§ TRY IT:
Print the listing below a second time, exactly, and omit its images.

§ THE RECORDS:
──────

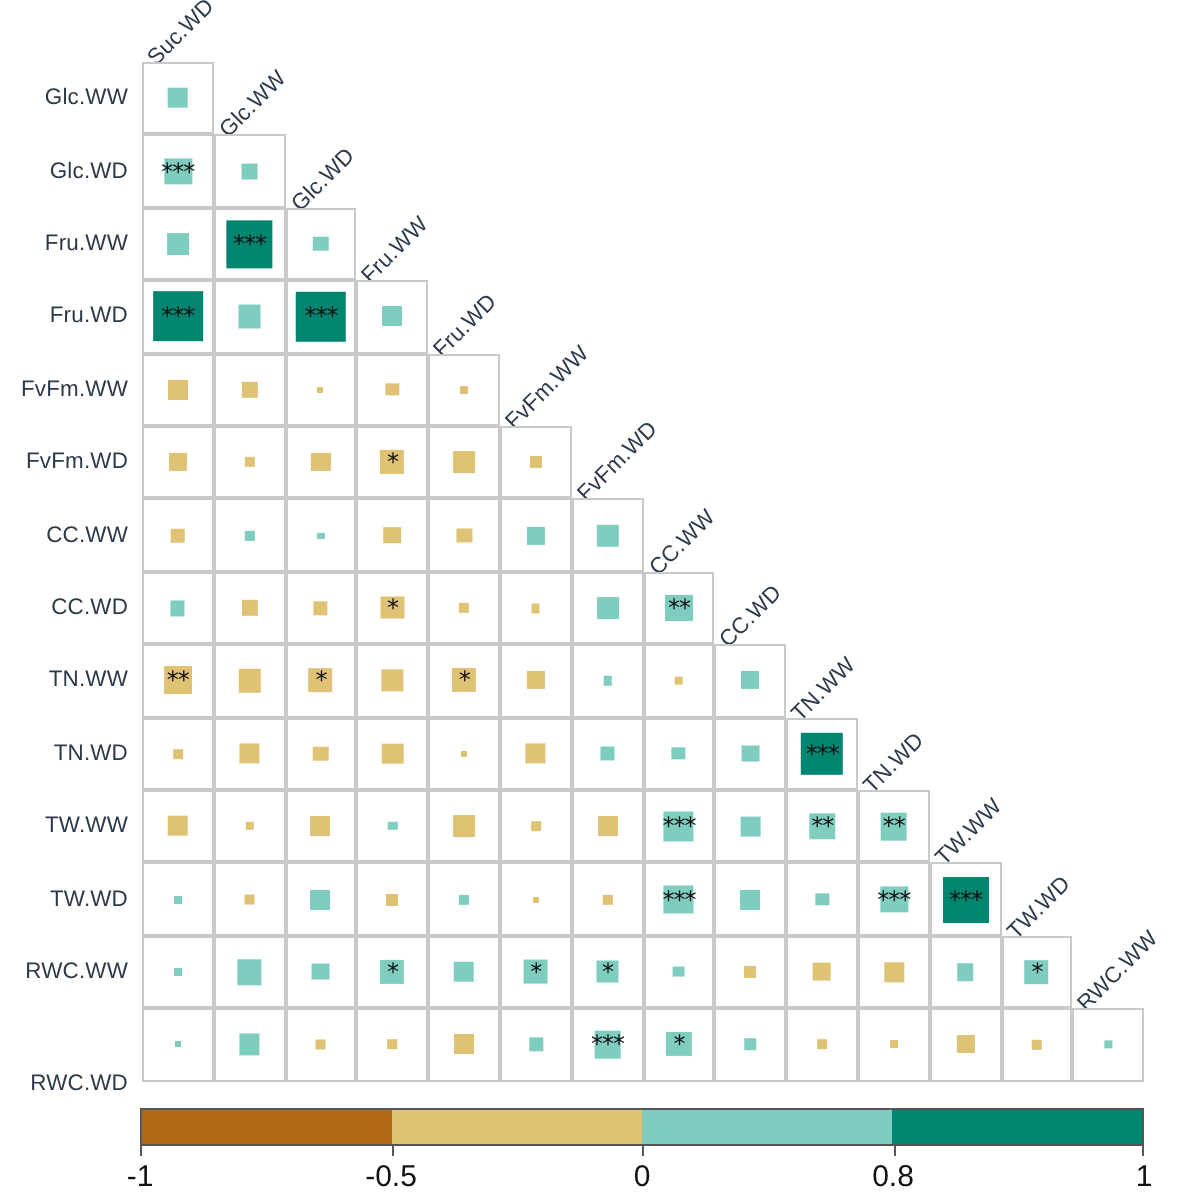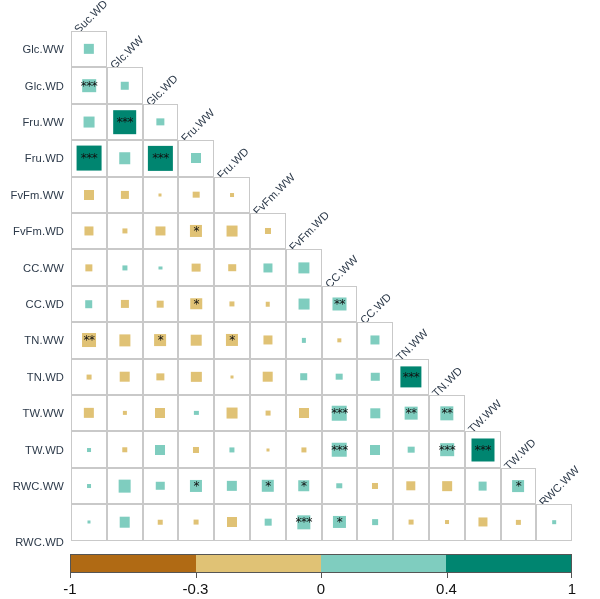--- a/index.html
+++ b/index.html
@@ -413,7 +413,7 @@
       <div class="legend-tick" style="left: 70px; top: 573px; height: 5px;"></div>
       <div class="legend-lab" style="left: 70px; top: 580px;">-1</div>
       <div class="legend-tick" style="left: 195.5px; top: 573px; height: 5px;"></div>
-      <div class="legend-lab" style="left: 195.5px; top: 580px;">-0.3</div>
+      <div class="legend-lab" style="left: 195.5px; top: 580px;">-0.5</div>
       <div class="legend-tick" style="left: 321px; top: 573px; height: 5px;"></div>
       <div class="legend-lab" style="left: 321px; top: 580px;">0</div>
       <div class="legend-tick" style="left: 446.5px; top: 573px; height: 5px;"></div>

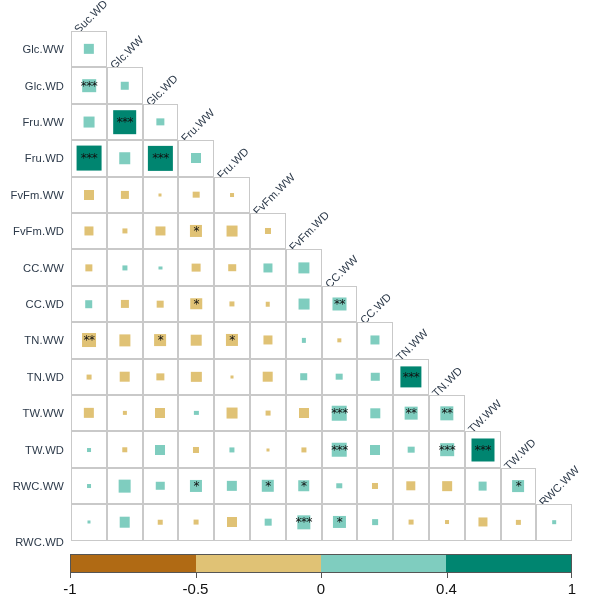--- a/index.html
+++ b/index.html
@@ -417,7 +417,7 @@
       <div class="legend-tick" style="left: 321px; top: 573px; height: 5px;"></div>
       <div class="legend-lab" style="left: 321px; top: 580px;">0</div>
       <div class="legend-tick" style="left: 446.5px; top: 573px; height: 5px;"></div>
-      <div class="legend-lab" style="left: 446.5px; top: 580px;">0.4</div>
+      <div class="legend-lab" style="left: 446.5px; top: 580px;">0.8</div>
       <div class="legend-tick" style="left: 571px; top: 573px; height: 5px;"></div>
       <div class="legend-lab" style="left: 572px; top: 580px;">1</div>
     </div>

──────

§ SOLUTION TO THE PROBLEM:
--- a/index.html
+++ b/index.html
@@ -413,7 +413,7 @@
       <div class="legend-tick" style="left: 70px; top: 573px; height: 5px;"></div>
       <div class="legend-lab" style="left: 70px; top: 580px;">-1</div>
       <div class="legend-tick" style="left: 195.5px; top: 573px; height: 5px;"></div>
-      <div class="legend-lab" style="left: 195.5px; top: 580px;">-0.3</div>
+      <div class="legend-lab" style="left: 195.5px; top: 580px;">-0.5</div>
       <div class="legend-tick" style="left: 321px; top: 573px; height: 5px;"></div>
       <div class="legend-lab" style="left: 321px; top: 580px;">0</div>
       <div class="legend-tick" style="left: 446.5px; top: 573px; height: 5px;"></div>

--- a/index.html
+++ b/index.html
@@ -417,7 +417,7 @@
       <div class="legend-tick" style="left: 321px; top: 573px; height: 5px;"></div>
       <div class="legend-lab" style="left: 321px; top: 580px;">0</div>
       <div class="legend-tick" style="left: 446.5px; top: 573px; height: 5px;"></div>
-      <div class="legend-lab" style="left: 446.5px; top: 580px;">0.4</div>
+      <div class="legend-lab" style="left: 446.5px; top: 580px;">0.8</div>
       <div class="legend-tick" style="left: 571px; top: 573px; height: 5px;"></div>
       <div class="legend-lab" style="left: 572px; top: 580px;">1</div>
     </div>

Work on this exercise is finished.